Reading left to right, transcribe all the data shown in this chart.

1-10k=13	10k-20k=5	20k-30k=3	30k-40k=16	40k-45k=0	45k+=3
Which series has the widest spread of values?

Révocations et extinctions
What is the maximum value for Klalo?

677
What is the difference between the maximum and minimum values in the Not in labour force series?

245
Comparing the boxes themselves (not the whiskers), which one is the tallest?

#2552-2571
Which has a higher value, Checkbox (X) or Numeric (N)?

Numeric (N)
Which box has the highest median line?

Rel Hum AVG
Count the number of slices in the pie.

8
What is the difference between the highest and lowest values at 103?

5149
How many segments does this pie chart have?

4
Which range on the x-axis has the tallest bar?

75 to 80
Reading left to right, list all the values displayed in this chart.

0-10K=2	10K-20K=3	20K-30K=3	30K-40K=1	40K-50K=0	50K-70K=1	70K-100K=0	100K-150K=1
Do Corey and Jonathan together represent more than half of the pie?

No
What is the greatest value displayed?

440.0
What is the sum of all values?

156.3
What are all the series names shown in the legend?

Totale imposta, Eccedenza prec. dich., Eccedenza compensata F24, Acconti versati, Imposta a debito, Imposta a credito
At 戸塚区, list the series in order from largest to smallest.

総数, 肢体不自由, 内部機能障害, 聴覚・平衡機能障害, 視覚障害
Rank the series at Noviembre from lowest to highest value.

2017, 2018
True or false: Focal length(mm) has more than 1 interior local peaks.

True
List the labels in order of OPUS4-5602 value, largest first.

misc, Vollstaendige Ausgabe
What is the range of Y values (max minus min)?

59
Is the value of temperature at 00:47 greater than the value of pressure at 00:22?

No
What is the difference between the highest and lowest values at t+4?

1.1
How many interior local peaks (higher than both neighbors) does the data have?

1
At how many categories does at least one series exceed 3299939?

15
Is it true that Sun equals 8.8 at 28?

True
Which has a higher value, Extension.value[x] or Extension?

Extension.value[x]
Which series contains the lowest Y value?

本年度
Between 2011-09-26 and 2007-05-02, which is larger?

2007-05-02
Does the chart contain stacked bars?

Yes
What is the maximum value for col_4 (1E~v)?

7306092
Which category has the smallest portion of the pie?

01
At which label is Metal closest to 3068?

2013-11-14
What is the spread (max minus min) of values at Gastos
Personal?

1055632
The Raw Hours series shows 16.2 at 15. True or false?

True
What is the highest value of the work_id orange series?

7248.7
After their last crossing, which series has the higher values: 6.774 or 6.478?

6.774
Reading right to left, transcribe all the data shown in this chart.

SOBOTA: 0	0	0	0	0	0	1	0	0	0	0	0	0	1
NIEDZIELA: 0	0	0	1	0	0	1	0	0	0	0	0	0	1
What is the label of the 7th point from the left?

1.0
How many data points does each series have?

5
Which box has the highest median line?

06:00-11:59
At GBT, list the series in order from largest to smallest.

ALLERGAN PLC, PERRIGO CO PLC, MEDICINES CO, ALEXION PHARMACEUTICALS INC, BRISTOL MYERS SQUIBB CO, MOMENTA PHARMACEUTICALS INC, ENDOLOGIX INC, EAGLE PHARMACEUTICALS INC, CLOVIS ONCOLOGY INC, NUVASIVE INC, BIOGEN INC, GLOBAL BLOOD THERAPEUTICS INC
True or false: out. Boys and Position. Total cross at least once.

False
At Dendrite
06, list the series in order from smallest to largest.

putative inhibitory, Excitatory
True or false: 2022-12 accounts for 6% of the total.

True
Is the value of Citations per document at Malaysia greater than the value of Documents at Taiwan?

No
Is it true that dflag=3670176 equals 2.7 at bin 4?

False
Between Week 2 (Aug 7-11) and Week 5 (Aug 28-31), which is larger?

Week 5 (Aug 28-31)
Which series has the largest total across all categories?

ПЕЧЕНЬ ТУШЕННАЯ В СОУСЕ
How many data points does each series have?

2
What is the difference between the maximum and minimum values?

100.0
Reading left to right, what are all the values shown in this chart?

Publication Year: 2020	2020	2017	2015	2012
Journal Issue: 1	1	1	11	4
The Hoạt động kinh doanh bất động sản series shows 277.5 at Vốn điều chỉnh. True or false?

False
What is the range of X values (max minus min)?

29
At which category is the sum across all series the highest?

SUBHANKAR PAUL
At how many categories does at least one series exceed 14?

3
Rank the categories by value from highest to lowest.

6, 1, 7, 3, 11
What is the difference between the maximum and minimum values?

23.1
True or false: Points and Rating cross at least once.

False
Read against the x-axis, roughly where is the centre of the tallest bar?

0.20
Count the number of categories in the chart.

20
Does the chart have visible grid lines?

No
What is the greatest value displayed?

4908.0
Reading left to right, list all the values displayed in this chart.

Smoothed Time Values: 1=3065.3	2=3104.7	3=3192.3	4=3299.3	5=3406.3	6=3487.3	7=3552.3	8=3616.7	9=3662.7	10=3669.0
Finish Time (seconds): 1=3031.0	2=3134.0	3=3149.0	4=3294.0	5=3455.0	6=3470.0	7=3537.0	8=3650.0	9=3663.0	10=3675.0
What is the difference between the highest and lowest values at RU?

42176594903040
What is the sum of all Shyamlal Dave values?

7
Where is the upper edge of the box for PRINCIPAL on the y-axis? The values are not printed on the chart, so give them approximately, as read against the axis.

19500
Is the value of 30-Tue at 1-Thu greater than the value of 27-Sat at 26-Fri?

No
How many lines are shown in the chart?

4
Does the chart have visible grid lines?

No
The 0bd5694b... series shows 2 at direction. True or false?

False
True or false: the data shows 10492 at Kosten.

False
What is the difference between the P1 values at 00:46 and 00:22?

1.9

▸ **What you should do**
How many lines in the entries above contain the string "axis"? Reply with the number only.

▸ **Response area**
3